Self-Supervised Radiograph Anatomical Region Classification -- How Clean Is Your Real-World Data?
Simon Langer, Jessica Ritter, Rickmer Braren, Daniel Rueckert, Paul Hager
TL;DR
The paper tackles the challenge of missing or erroneous radiograph anatomical region labels in large clinical datasets by leveraging self-supervised contrastive learning (SimCLR, BYOL) and supervised contrastive learning to classify radiographs into $14$ anatomical regions. It builds a robust pipeline using $48{,}434$ images with noisy PACS labels, employing targeted image cleaning and a gauge augmentation to prevent non-anatomical cues, and evaluates with a linear classifier on frozen backbones, achieving about $96.6\%$–$97.7\%$ accuracy. The authors show strong performance in low-label scenarios (e.g., $1\%$ labeled data yields $92.2\%$) and reveal that many detected labeling errors are present in PACS, which can be corrected to push accuracy toward $98.0\%$–$98.8\%$ with ensemble predictions. The work demonstrates practical benefits for improving PACS metadata, expanding usable datasets, and enabling reliable, low-resource anatomical region labeling in real-world clinical settings.
Abstract
Modern deep learning-based clinical imaging workflows rely on accurate labels of the examined anatomical region. Knowing the anatomical region is required to select applicable downstream models and to effectively generate cohorts of high quality data for future medical and machine learning research efforts. However, this information may not be available in externally sourced data or generally contain data entry errors. To address this problem, we show the effectiveness of self-supervised methods such as SimCLR and BYOL as well as supervised contrastive deep learning methods in assigning one of 14 anatomical region classes in our in-house dataset of 48,434 skeletal radiographs. We achieve a strong linear evaluation accuracy of 96.6% with a single model and 97.7% using an ensemble approach. Furthermore, only a few labeled instances (1% of the training set) suffice to achieve an accuracy of 92.2%, enabling usage in low-label and thus low-resource scenarios.

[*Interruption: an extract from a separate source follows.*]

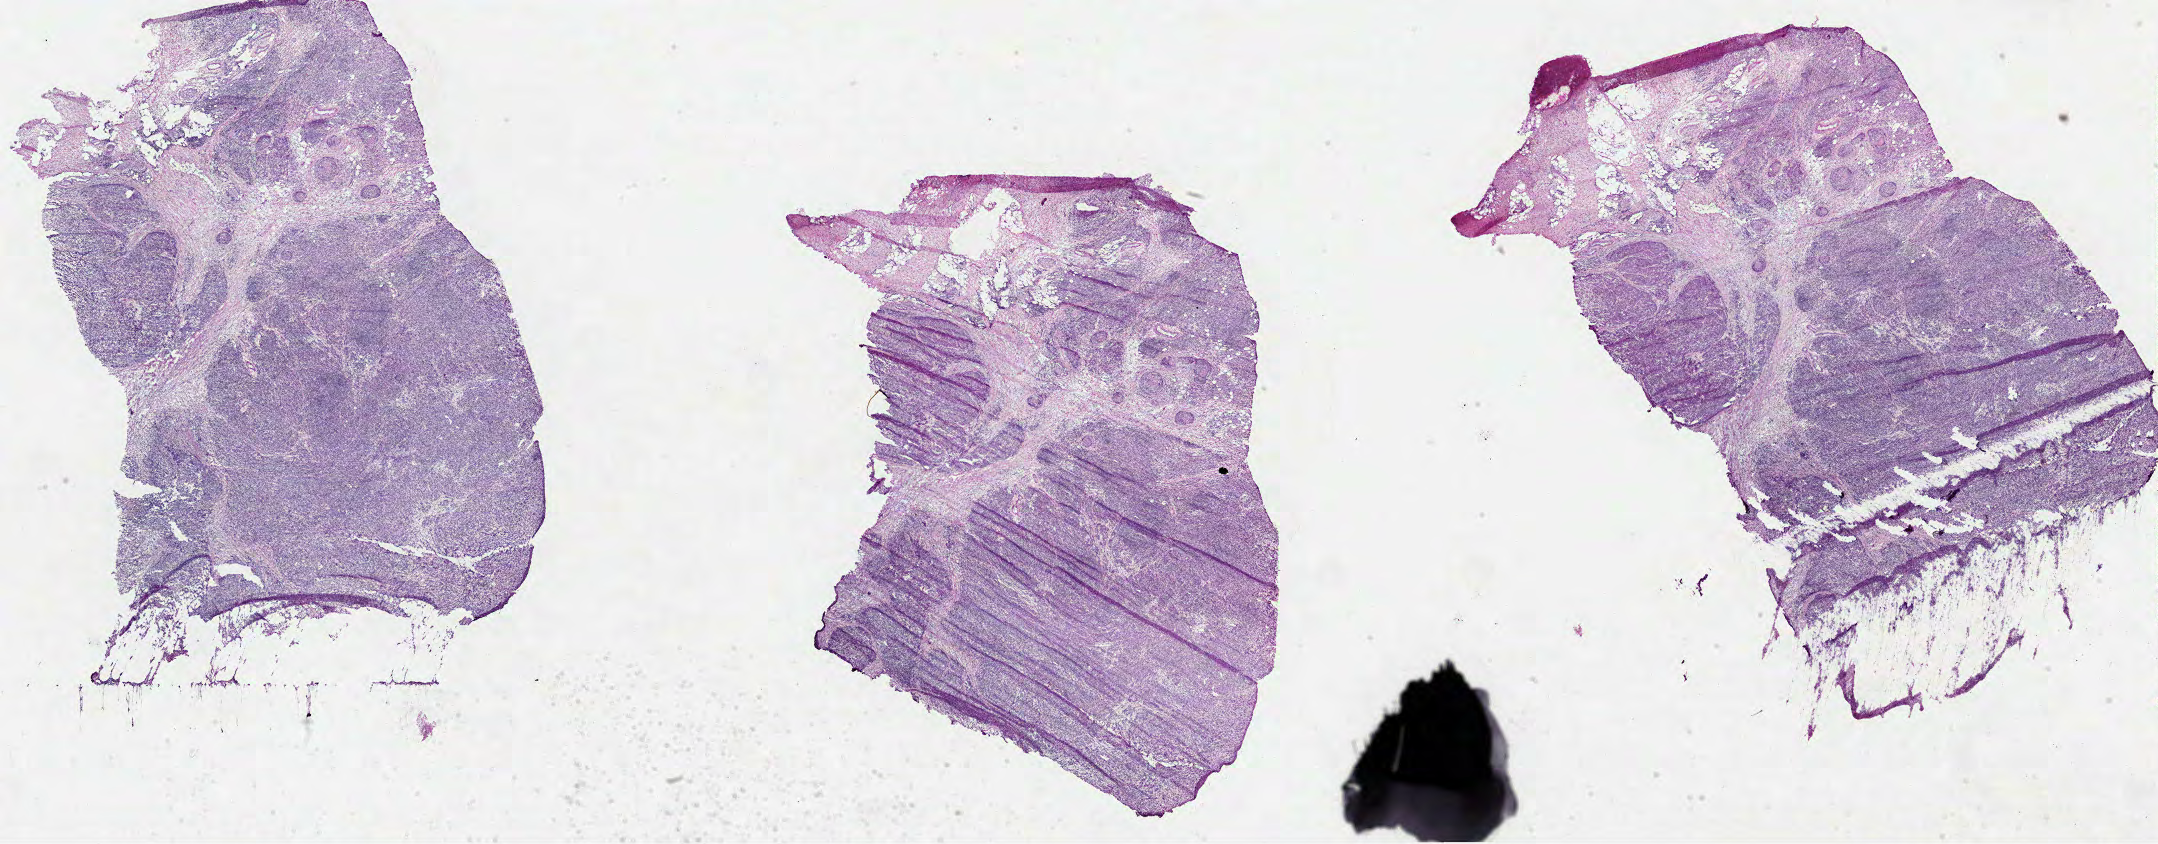
Whole-slide histology image, H&E, shown as a low-resolution overview of the whole scanned area (about 34.8 x 13.6 mm, slide scanned at 40x), formalin-fixed paraffin-embedded (FFPE) diagnostic section, sample: primary tumour, prostate. Patient: male, age at initial diagnosis 72 years. Gleason score: 7 (3+4).
* histologic diagnosis: Acinar cell carcinoma (prostate gland)
* lymph nodes positive (case pathology): 0 of 7 examined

Our model can be used to correct data entry mistakes: a follow-up analysis of the test set errors of our best-performing single model by an expert radiologist identified 35% incorrect labels and 11% out-of-domain images. When accounted for, the radiograph anatomical region labelling performance increased -- without and with an ensemble, respectively -- to a theoretical accuracy of 98.0% and 98.8%.